[Security] API Key Authentication with Session

[peterrehm]

I assume there is an issue with storing the authentication within the session in the following doc entry.

http://symfony.com/doc/current/cookbook/security/api_key_authentication.html#storing-authentication-in-the-session

The (in the article) above mentioned authenticateToken() method relies only on the provided token / the credentials. But after the authentication the credentials are being erased by default. To adjust the situation we could add

        if (($user = $token->getUser()) instanceof User) {
            return new PreAuthenticatedToken(
                $user,
                $authToken,
                $providerKey,
                $user->getRoles()
            );
        }

to return the user stored in the session (which is at this step after the refresh of the provider). If it is as I describe here I will create a doc PR.

/cc @Seldaek

[Seldaek]

I am not sure I got what you mean correctly, nor what you are trying to achieve exactly, but if you have time please start a doc PR and then we can discuss on that.

[peterrehm]

On the first request you are calling the following route:

https://my-app/api_login?token=12345

In createToken() a token with the credentials 12345 is created. In the next step autenticateToken() you get authenticated.

On the next request however the credentials will be empty since you are just calling

https://my-app/fancy_action

expecting to be already authenticated. Since there are no credentials provided any more the authenticateToken() will fail to authenticate. If I check if the token contains a valid user I can
directly return the PreAuthenticatedToken as described above.

If you just follow the docs it was not working for me since authenticateToken() was failing on every second request. Shall I update the docs or am I missing something?

[Seldaek]

OK I see what you're getting at now. I think it's a misunderstanding though. The first line of the page says:

Nowadays, it's quite usual to authenticate the user via an API key (when developing a web service for instance). The API key is provided for every request and is passed as a query string parameter or via an HTTP header.
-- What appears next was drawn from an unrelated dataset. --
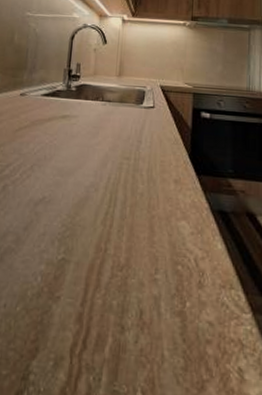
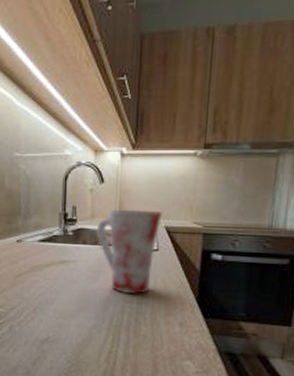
mug: none [97,67,158,150] -> present [96,209,162,294]

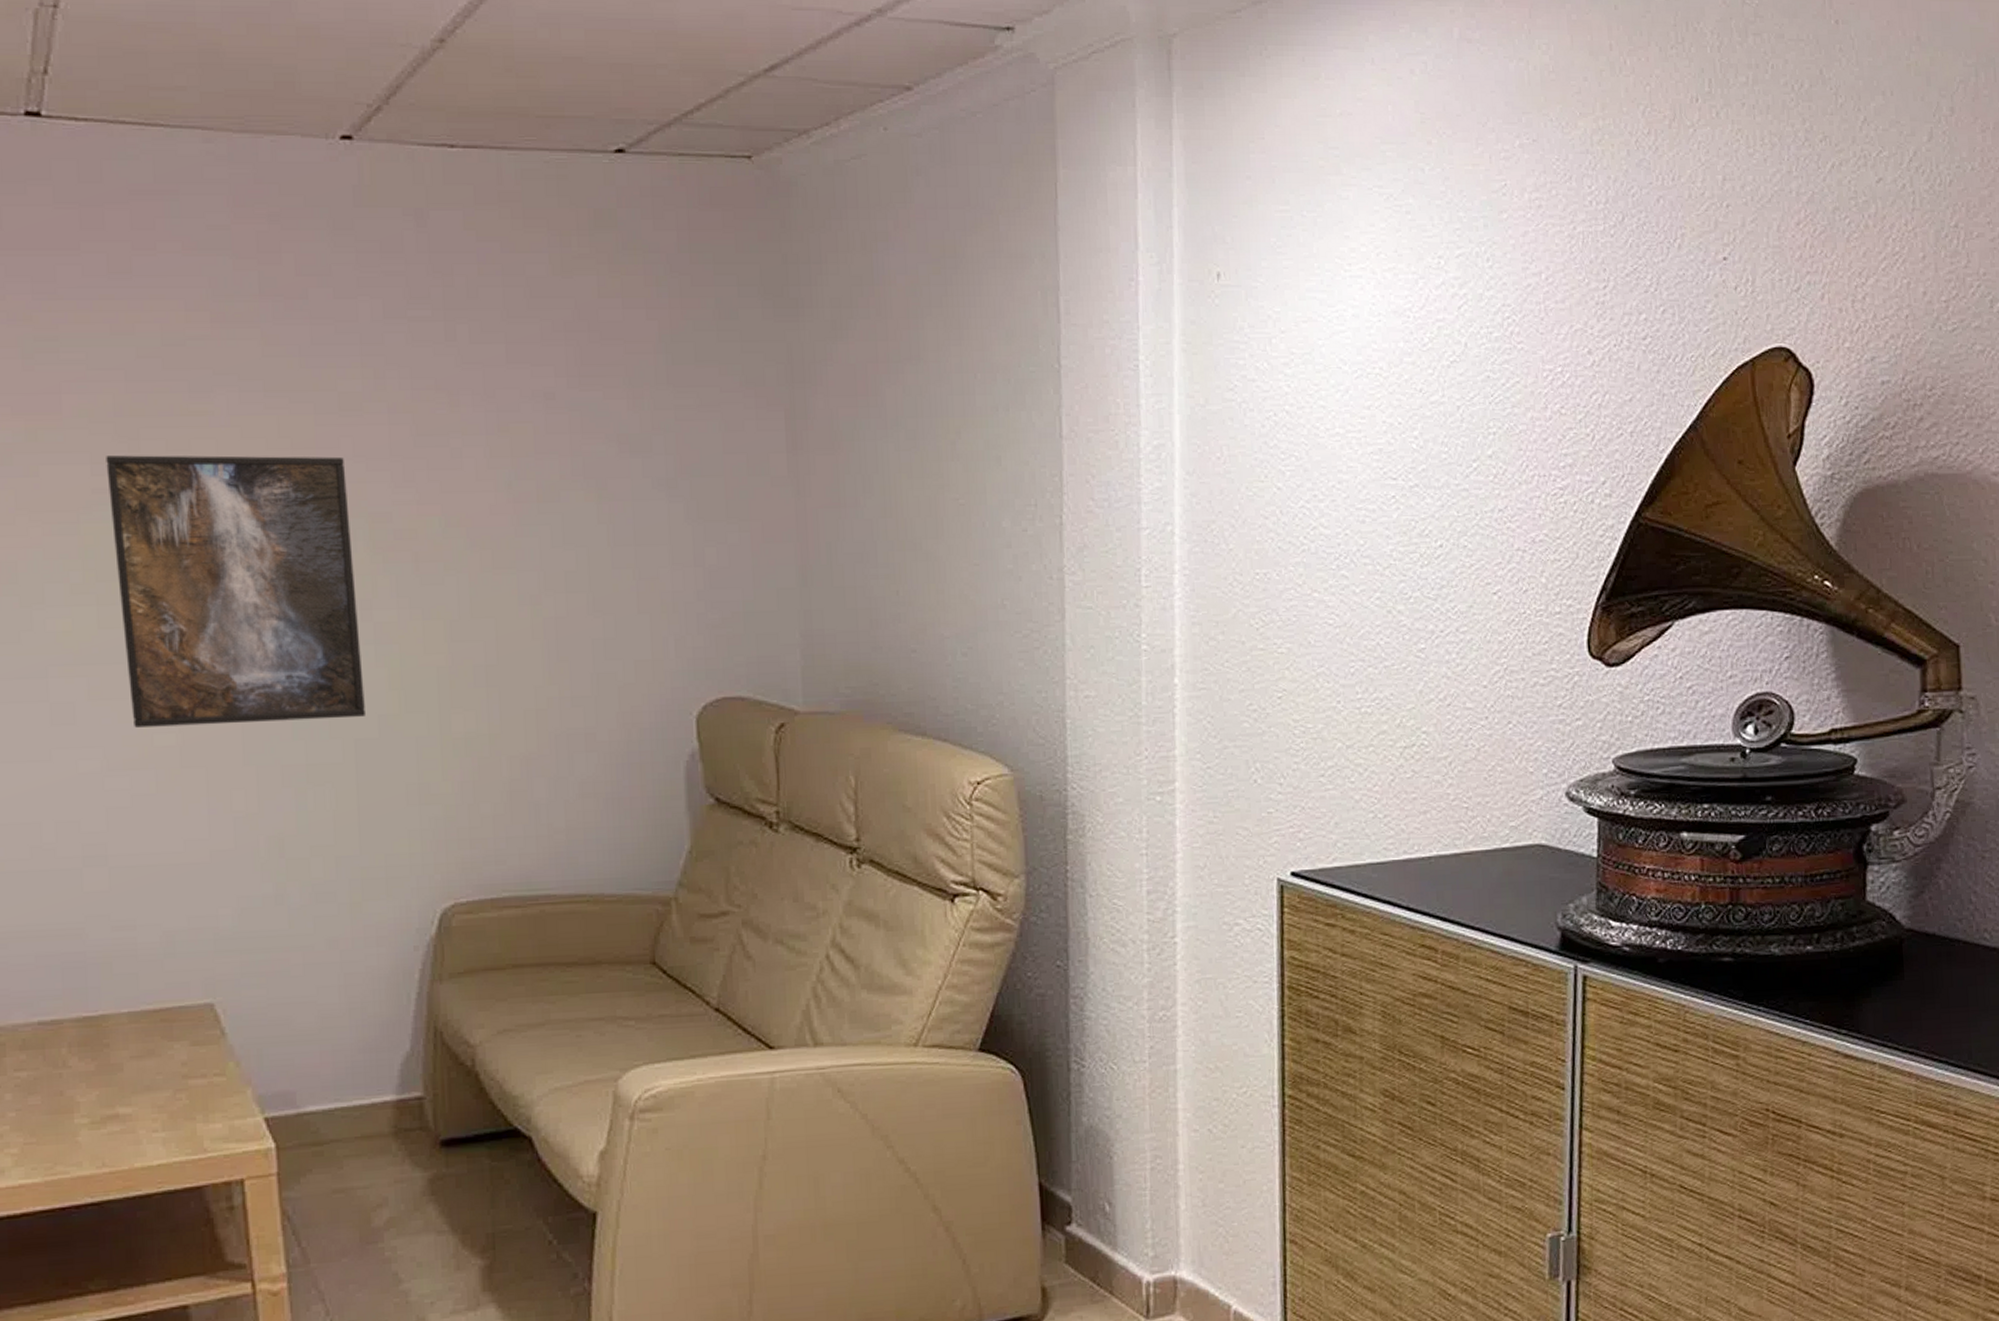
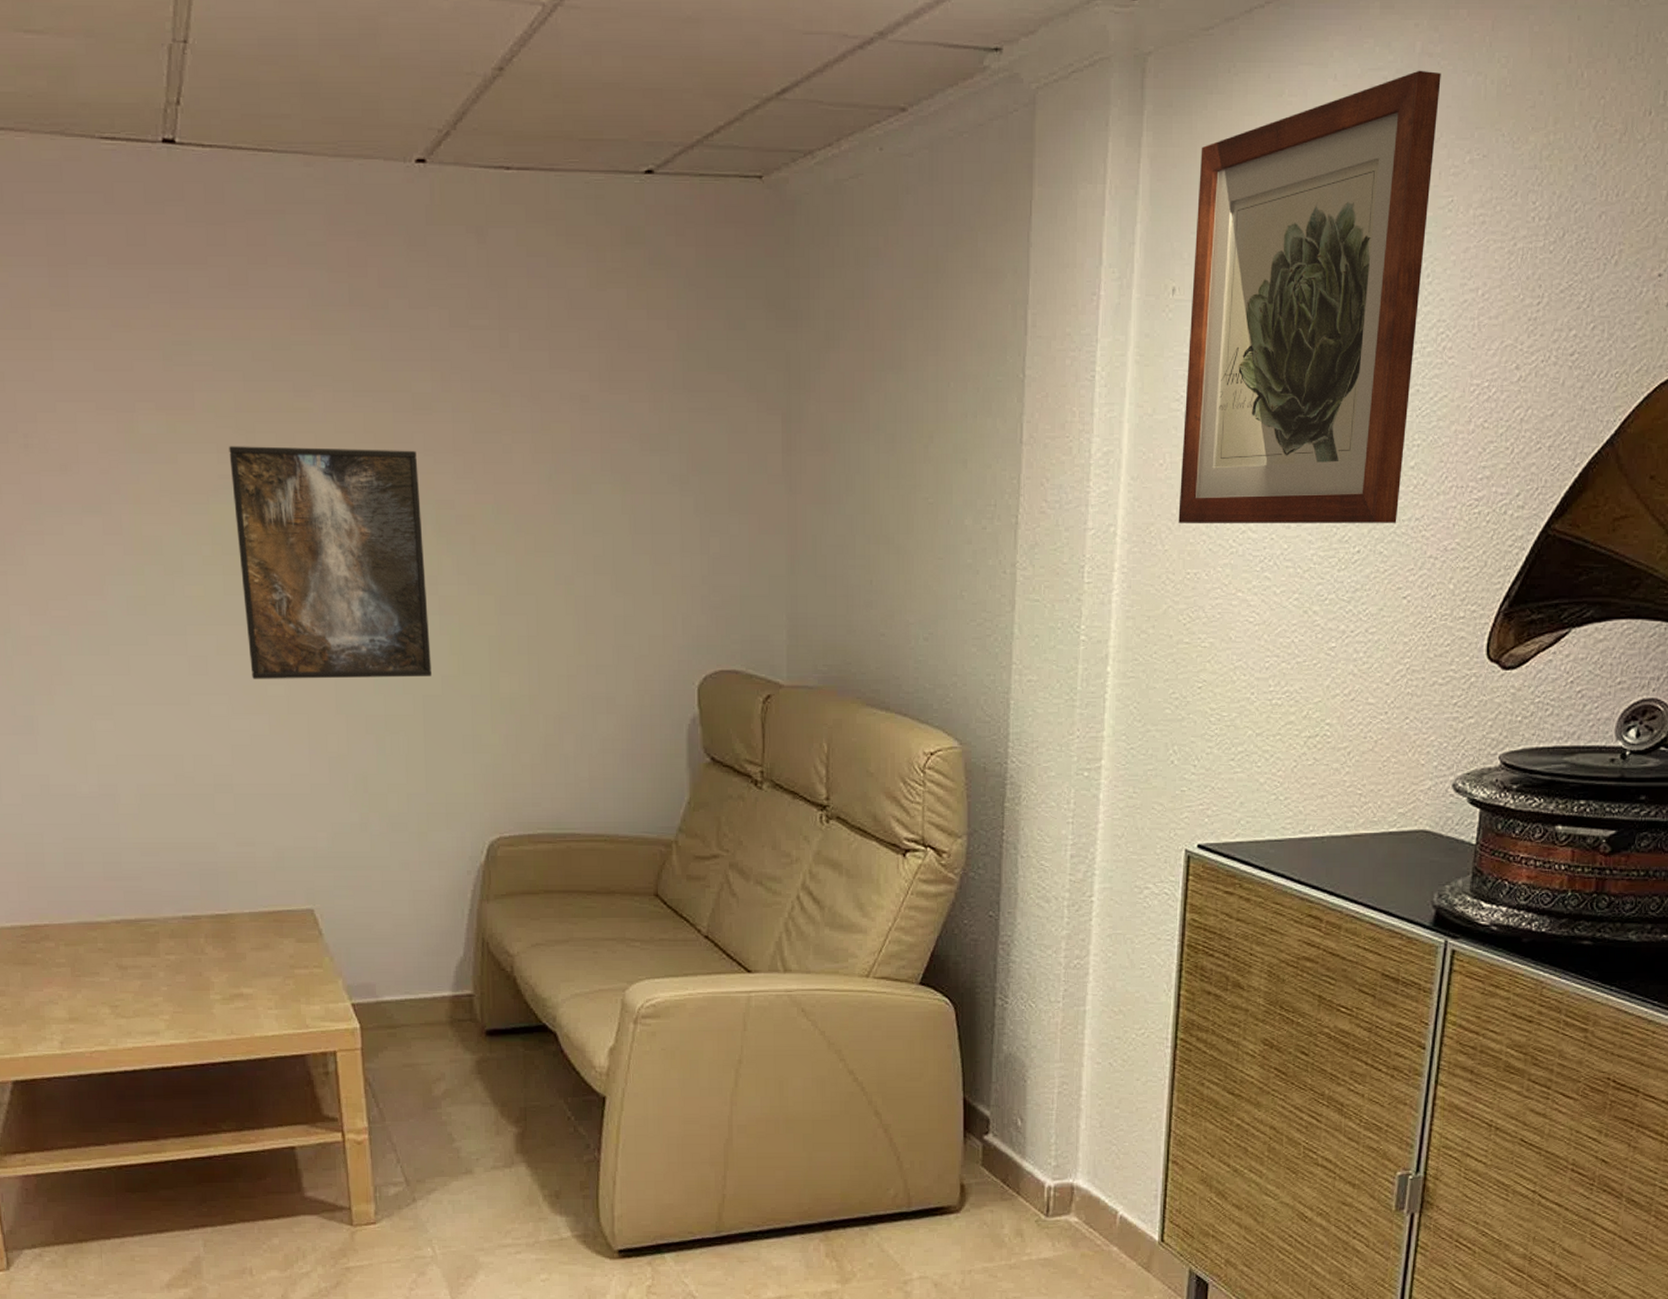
wall art: none [1236,55,1483,521] -> present [1178,70,1441,524]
Rather than having to first login and then query again using a session cookie or something you got in the login response, it makes more sense to just run the request you want to do in the first place with the auth token, and be authenticated on the fly on every request.

Your approach might be valuable as an alternative approach though if you want to submit it but I would add that as another sub-section in the page rather than tweak the existing one.

[peterrehm]

I am actually adressing the section about storing the token in the session below which I think is wrong.

http://symfony.com/doc/current/cookbook/security/api_key_authentication.html#storing-authentication-in-the-session

I was not able to get it to work this way due to the above mentioned issue. So then I think it should be fixed in this section?

[Seldaek]

Oh sorry I didn't read that carefully enough. Then yes perhaps you're right. I haven't touched this code in a while though so I am not 100% and I'd appreciate if anyone else reviews this, but it sounds like the credentials being erased is indeed a problem.

[peterrehm]

No problem :) I just submitted the PR #4076. Would be great if you could have a quick look.